---------- Records supplied ----------

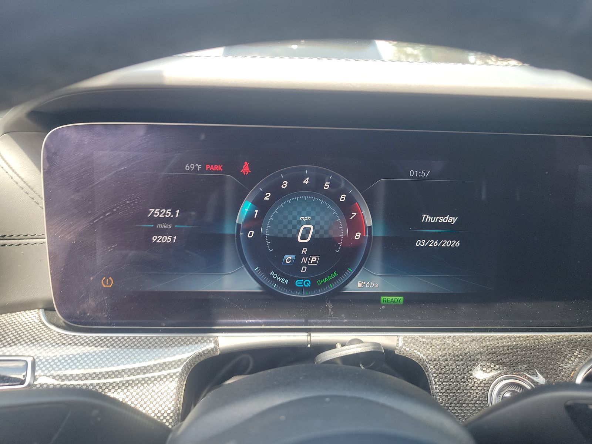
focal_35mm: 24
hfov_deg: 71.6
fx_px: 410
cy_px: 222
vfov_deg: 56.8
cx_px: 296
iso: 64
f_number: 1.8
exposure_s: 1/59
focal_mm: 6.7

----------

= Activity =
Exactly the lines from the one holding "hfov_deg: 71.6" through the end of the records above are to be returned, and nothing else.

= Task solution =
hfov_deg: 71.6
fx_px: 410
cy_px: 222
vfov_deg: 56.8
cx_px: 296
iso: 64
f_number: 1.8
exposure_s: 1/59
focal_mm: 6.7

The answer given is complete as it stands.